**Problems to solve**
1. Answer these questions from the text on Windows dynamic linking:
(a) What file extension did display drivers carry in Windows 1.0 to 3.11?
(b) Which technology is said to take dynamic extensibility to the extreme?
(c) In which version of Windows were 32-bit libraries introduced?
2. Carry on writing the text on Windows dynamic linking, starting right after its final sentence.

===== Text excerpt =====

The same architectural concept that allowed GDI to load different device drivers also allowed the Windows shell to load different Windows programs, and for these programs to invoke API calls from the shared USER and GDI libraries. That concept was "dynamic linking".

In a conventional non-shared static library, sections of code are simply added to the calling program when its executable is built at the "linking" phase; if two programs call the same routine, the routine is included in both the programs during the linking stage of the two. With dynamic linking, shared code is placed into a single, separate file. The programs that call this file are connected to it at run time, with the operating system (or, in the case of early versions of Windows, the OS-extension), performing the binding.

For those early versions of Windows (1.0 to 3.11), the DLLs were the foundation for the entire GUI. As such, display drivers were merely DLLs with a .DRV extension that provided custom implementations of the same drawing API through a unified device driver interface (DDI), and the Drawing (GDI) and GUI (USER) APIs were merely the function calls exported by the GDI and USER, system DLLs with .EXE extension.

This notion of building up the operating system from a collection of dynamically loaded libraries is a core concept of Windows that persists as of 2015[update].DLLs provide the standard benefits of shared libraries, such as modularity. Modularity allows changes to be made to code and data in a single self-contained DLL shared by several applications without any change to the applications themselves.

Another benefit of modularity is the use of generic interfaces for plug-ins. A single interface may be developed which allows old as well as new modules to be integrated seamlessly at run-time into pre-existing applications, without any modification to the application itself. This concept of dynamic extensibility is taken to the extreme with the Component Object Model, the underpinnings of ActiveX.

In Windows 1.x, 2.x and 3.x, all Windows applications shared the same address space as well as the same memory. A DLL was only loaded once into this address space; from then on, all programs using the library accessed it. The library's data was shared across all the programs. This could be used as an indirect form of inter-process communication, or it could accidentally corrupt the different programs. With the introduction of 32-bit libraries in Windows 95, every process ran in its own address space. While the DLL code may be shared, the data is private except where shared data is explicitly requested by the library. That said, large swathes of Windows 95, Windows 98 and Windows Me were built from 16-bit libraries, which limited the performance of the Pentium Pro microprocessor when launched, and ultimately limited the stability and scalability of the DOS-based versions of Windows.

===== Data excerpts =====

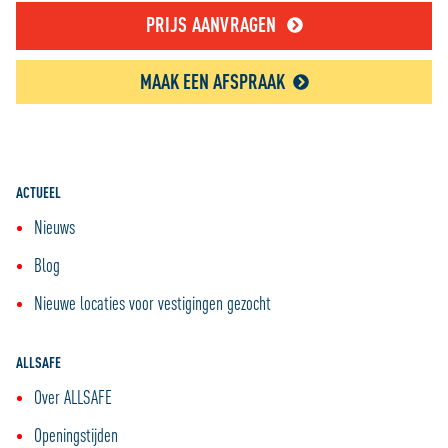
PRIJS AANVRAGEN
MAAK EEN AFSPRAAK
ACTUEEL
Nieuws
Blog
Nieuwe locaties voor vestigingen gezocht
ALLSAFE
Over ALLSAFE
Openingstijden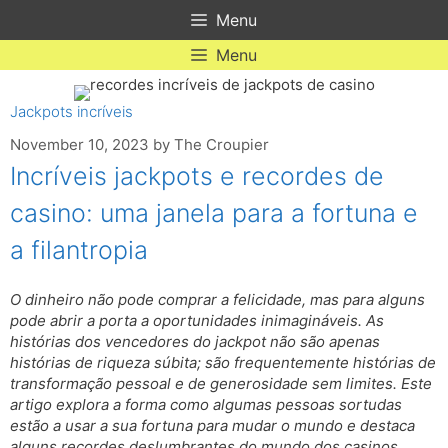
Skip
Menu
to
content
Menu
Jackpots incríveis
November 10, 2023
by
The Croupier
Incríveis jackpots e recordes de
casino: uma janela para a fortuna e
a filantropia
O dinheiro não pode comprar a felicidade, mas para alguns
pode abrir a porta a oportunidades inimagináveis. As
histórias dos vencedores do jackpot não são apenas
histórias de riqueza súbita; são frequentemente histórias de
transformação pessoal e de generosidade sem limites. Este
artigo explora a forma como algumas pessoas sortudas
estão a usar a sua fortuna para mudar o mundo e destaca
alguns recordes deslumbrantes do mundo dos casinos.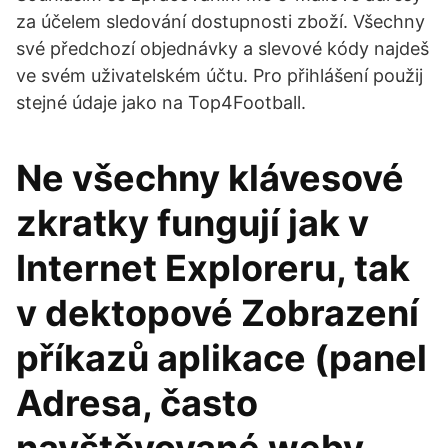
za účelem sledování dostupnosti zboží. Všechny
své předchozí objednávky a slevové kódy najdeš
ve svém uživatelském účtu. Pro přihlášení použij
stejné údaje jako na Top4Football.
Ne všechny klávesové
zkratky fungují jak v
Internet Exploreru, tak
v dektopové Zobrazení
příkazů aplikace (panel
Adresa, často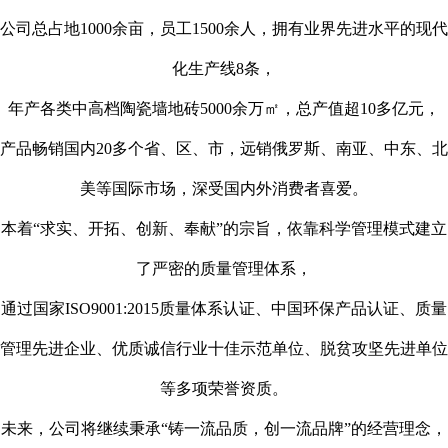
公司总占地1000余亩，员工1500余人，拥有业界先进水平的现代
化生产线8条，
年产各类中高档陶瓷墙地砖5000余万㎡，总产值超10多亿元，
产品畅销国内20多个省、区、市，远销俄罗斯、南亚、中东、北
美等国际市场，深受国内外消费者喜爱。
本着“求实、开拓、创新、奉献”的宗旨，依靠科学管理模式建立
了严密的质量管理体系，
通过国家ISO9001:2015质量体系认证、中国环保产品认证、质量
管理先进企业、优质诚信行业十佳示范单位、脱贫攻坚先进单位
等多项荣誉资质。
未来，公司将继续秉承“铸一流品质，创一流品牌”的经营理念，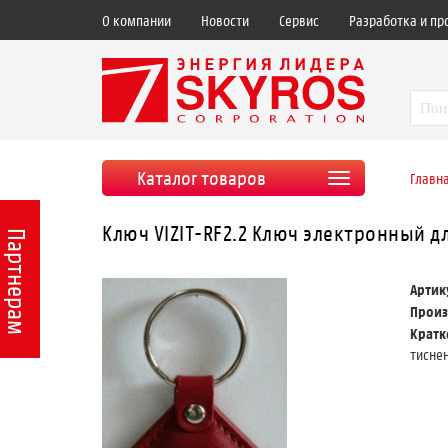
О компании
Новости
Сервис
Разработка и пр
Каталог товаров
Главн
Ключ VIZIT-RF2.2 Ключ электронный 
Партнерам
Артик
Произ
Крат
тиснен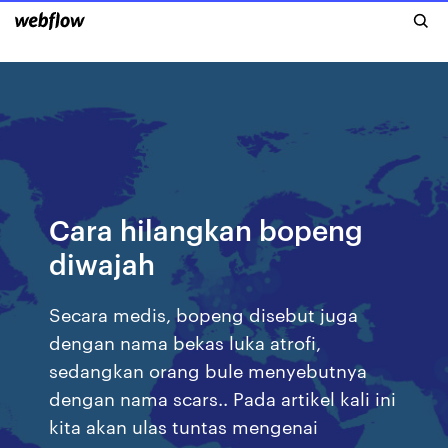
Cara hilangkan bopeng
diwajah
Secara medis, bopeng disebut juga
dengan nama bekas luka atrofi,
sedangkan orang bule menyebutnya
dengan nama scars.. Pada artikel kali ini
kita akan ulas tuntas mengenai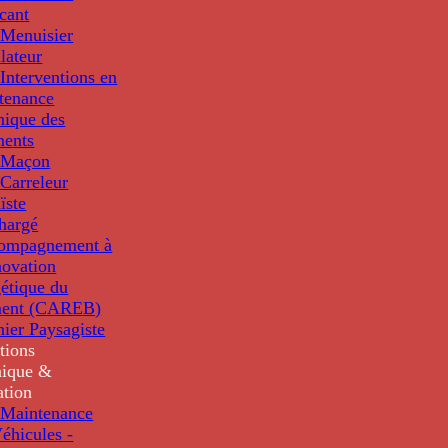
cant
Menuisier
llateur
Interventions en
tenance
nique des
ments
 Maçon
Carreleur
ïste
hargé
compagnement à
novation
étique du
ment (CAREB)
nier Paysagiste
tions
ique &
ation
Maintenance
éhicules -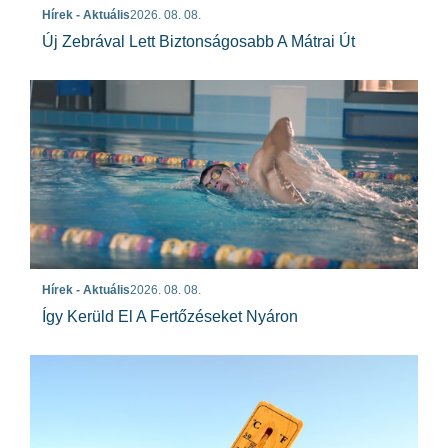
Hírek - Aktuális
2026. 08. 08.
Új Zebrával Lett Biztonságosabb A Mátrai Út
Hírek - Aktuális
2026. 08. 08.
Így Kerüld El A Fertőzéseket Nyáron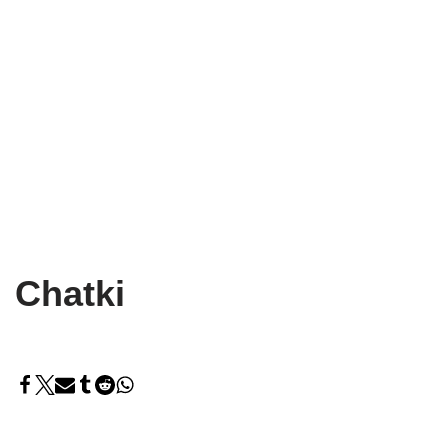
Chatki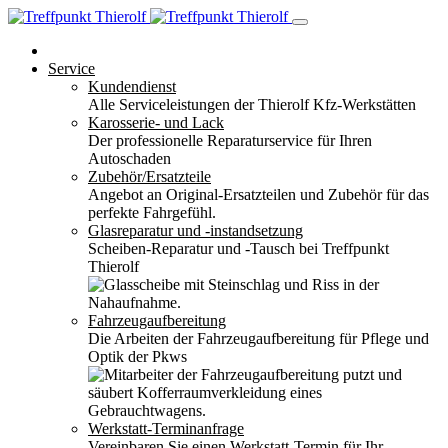
Service
Kundendienst
Alle Serviceleistungen der Thierolf Kfz-Werkstätten
Karosserie- und Lack
Der professionelle Reparaturservice für Ihren
Autoschaden
Zubehör/Ersatzteile
Angebot an Original-Ersatzteilen und Zubehör für das
perfekte Fahrgefühl.
Glasreparatur und -instandsetzung
Scheiben-Reparatur und -Tausch bei Treffpunkt
Thierolf
Fahrzeugaufbereitung
Die Arbeiten der Fahrzeugaufbereitung für Pflege und
Optik der Pkws
Werkstatt-Terminanfrage
Vereinbaren Sie einen Werkstatt-Termin für Ihr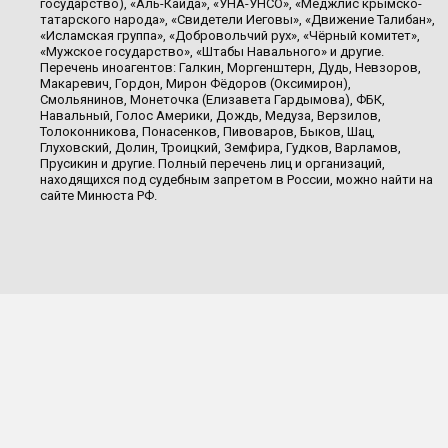
государство), «Аль-Каида», «УНА-УНСО», «Меджлис крымско-
татарского народа», «Свидетели Иеговы», «Движение Талибан»,
«Исламская группа», «Добровольчий рух», «Чёрный комитет»,
«Мужское государство», «Штабы Навального» и другие.
Перечень иноагентов: Галкин, Моргенштерн, Дудь, Невзоров,
Макаревич, Гордон, Мирон Фёдоров (Оксимирон),
Смольянинов, Монеточка (Елизавета Гардымова), ФБК,
Навальный, Голос Америки, Дождь, Медуза, Верзилов,
Толоконникова, Понасенков, Пивоваров, Быков, Шац,
Глуховский, Долин, Троицкий, Земфира, Гудков, Варламов,
Прусикин и другие. Полный перечень лиц и организаций,
находящихся под судебным запретом в России, можно найти на
сайте Минюста РФ.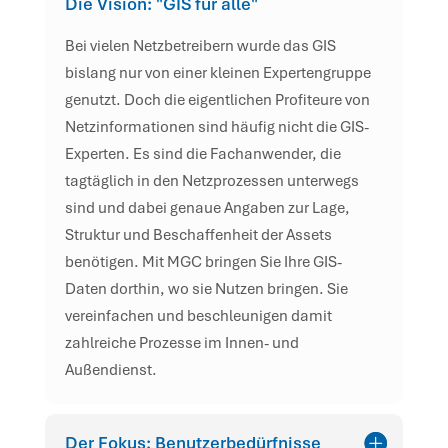
Die Vision: "GIS für alle"
Bei vielen Netzbetreibern wurde das GIS
bislang nur von einer kleinen Expertengruppe
genutzt. Doch die eigentlichen Profiteure von
Netzinformationen sind häufig nicht die GIS-
Experten. Es sind die Fachanwender, die
tagtäglich in den Netzprozessen unterwegs
sind und dabei genaue Angaben zur Lage,
Struktur und Beschaffenheit der Assets
benötigen. Mit MGC bringen Sie Ihre GIS-
Daten dorthin, wo sie Nutzen bringen. Sie
vereinfachen und beschleunigen damit
zahlreiche Prozesse im Innen- und
Außendienst.
Der Fokus: Benutzerbedürfnisse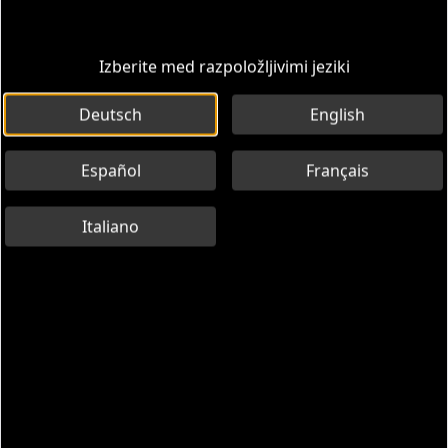
Izberite med razpoložljivimi jeziki
Deutsch
English
Español
Français
Italiano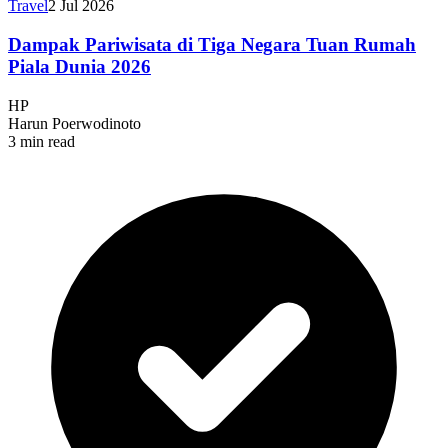
Travel
2 Jul 2026
Dampak Pariwisata di Tiga Negara Tuan Rumah
Piala Dunia 2026
HP
Harun Poerwodinoto
3 min read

=====

**Your responses**
1.
(a) .DRV
(b) The Component Object Model
(c) Windows 95

2.
The executable code of a DLL runs in the memory space of the calling process and with the same access permissions, which means there is little overhead in their use, but also that there is no protection for the calling program if the DLL has any sort of bug.

The DLL technology allows for an application to be modified without requiring consuming components to be re-compiled or re-linked. A DLL can be replaced so that the next time the application runs it uses the new DLL version. To work correctly, the DLL changes must maintain backward compatibility.

The code in a DLL is usually shared among all the processes that use the DLL; that is, they occupy a single place in physical memory, and do not take up space in the page file. Windows does not use position-independent code for its DLLs; instead, the code undergoes relocation as it is loaded, fixing addresses for all its entry points at locations which are free in the memory space of the first process to load the DLL. In older versions of Windows, in which all running processes occupied a single common address space, a single copy of the DLL's code would always be sufficient for all the processes. However, in newer versions of Windows which use separate address spaces for each program, it is only possible to use the same relocated copy of the DLL in multiple programs if each program has the same virtual addresses free to accommodate the DLL's code. If some programs (or their combination of already-loaded DLLs) do not have those addresses free, then an additional physical copy of the DLL's code will need to be created, using a different set of relocated entry points. If the physical memory occupied by a code section is to be reclaimed, its contents are discarded, and later reloaded directly from the DLL file as necessary.

In contrast to code sections, the data sections of a DLL are usually private; that is, each process using the DLL has its own copy of all the DLL's data. Optionally, data sections can be made shared, allowing inter-process communication via this shared memory area. However, because user restrictions do not apply to the use of shared DLL memory, this creates a security hole; namely, one process can corrupt the shared data, which will likely cause all other sharing processes to behave undesirably. For example, a process running under a guest account can in this way corrupt another process running under a privileged account. This is an important reason to avoid the use of shared sections in DLLs.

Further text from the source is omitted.